Writing a song does have some parallels with creating a picture book; one uses lyrics and music to tell a story while the other uses text and illustrations. In each case the words have a partner to support, embellish and give them context. In songs you could say the tools we use to do this are melody and rhythm whereas picture books use colour and shapes.
I started Nat’s song by writing the lyrics. Some lines just sound like a line from a song and when I came up with this couplet I knew I was onto something.
‘There’s a picnic down in the meadow today,
where the bumblebees buzz and the dragonflies play.’
After ‘catching’ the other six lines the next challenge was to create a memorable melody to go with the rhythm of the song. By following my intuition and trying out various possibilities, line by line Nat’s song gradually emerged. I was searching for something which sounded so ‘right’ that it almost seemed familiar, as if I’d heard it before. Next the tune in my head had to be written down and ‘caught’ on paper. Although I’ve been playing and making up music for decades I never learnt to read it properly so I had to sing the notes, work out what they are on my guitar and then write them as a letter above the lyrics.

[Information supplied]
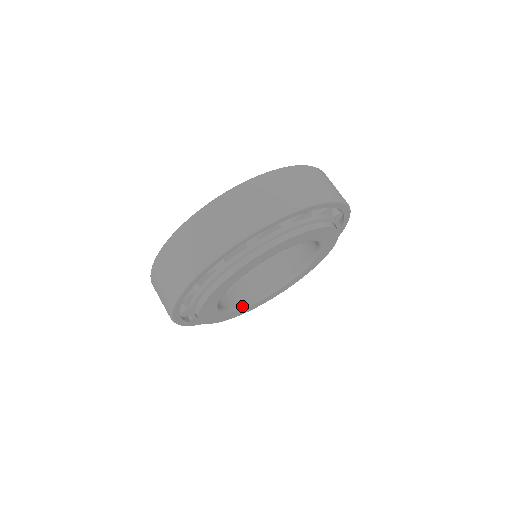
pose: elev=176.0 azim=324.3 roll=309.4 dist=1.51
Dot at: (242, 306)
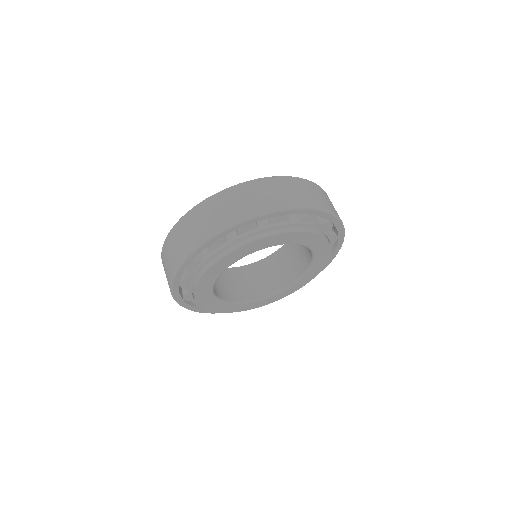
Dot at: (230, 301)
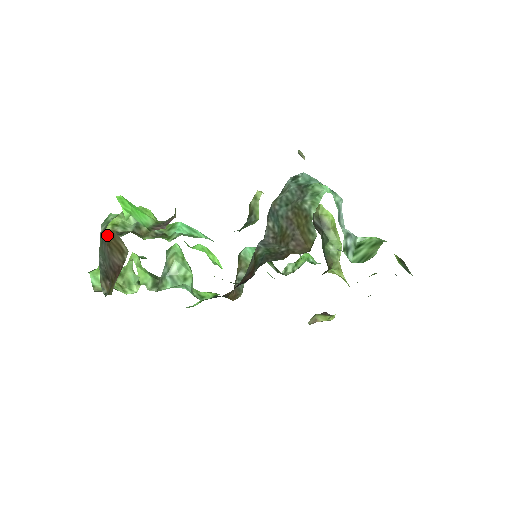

[What is being asked] Write the next part of the piece on composing Nat's song, starting right after its last sentence.

[Exercise answer]
When I was satisfied that the tune was fully formed I played it and showed my musical scribbles to a musician friend who turned it into the notation language that ‘proper’ musicians can understand with notes, time signatures etc. This was quite a magical moment because it seemed that the lyrics and melody which I’d come up with had finally become a real little song; I called it 'Nat the Cat’s Picnic Song'. You can hear me singing and playing it here.
I’m hoping that you’ll find the inclusion of this song adds something extra to Nat’s story. If you are musical then you can play the song from the notation in the book (this, along with a tablature version for guitar is also downloadable from my site). If like me you don’t read music, feel free to make up your own tune! Happy singing…
This article originally appeared on the BookTrust website.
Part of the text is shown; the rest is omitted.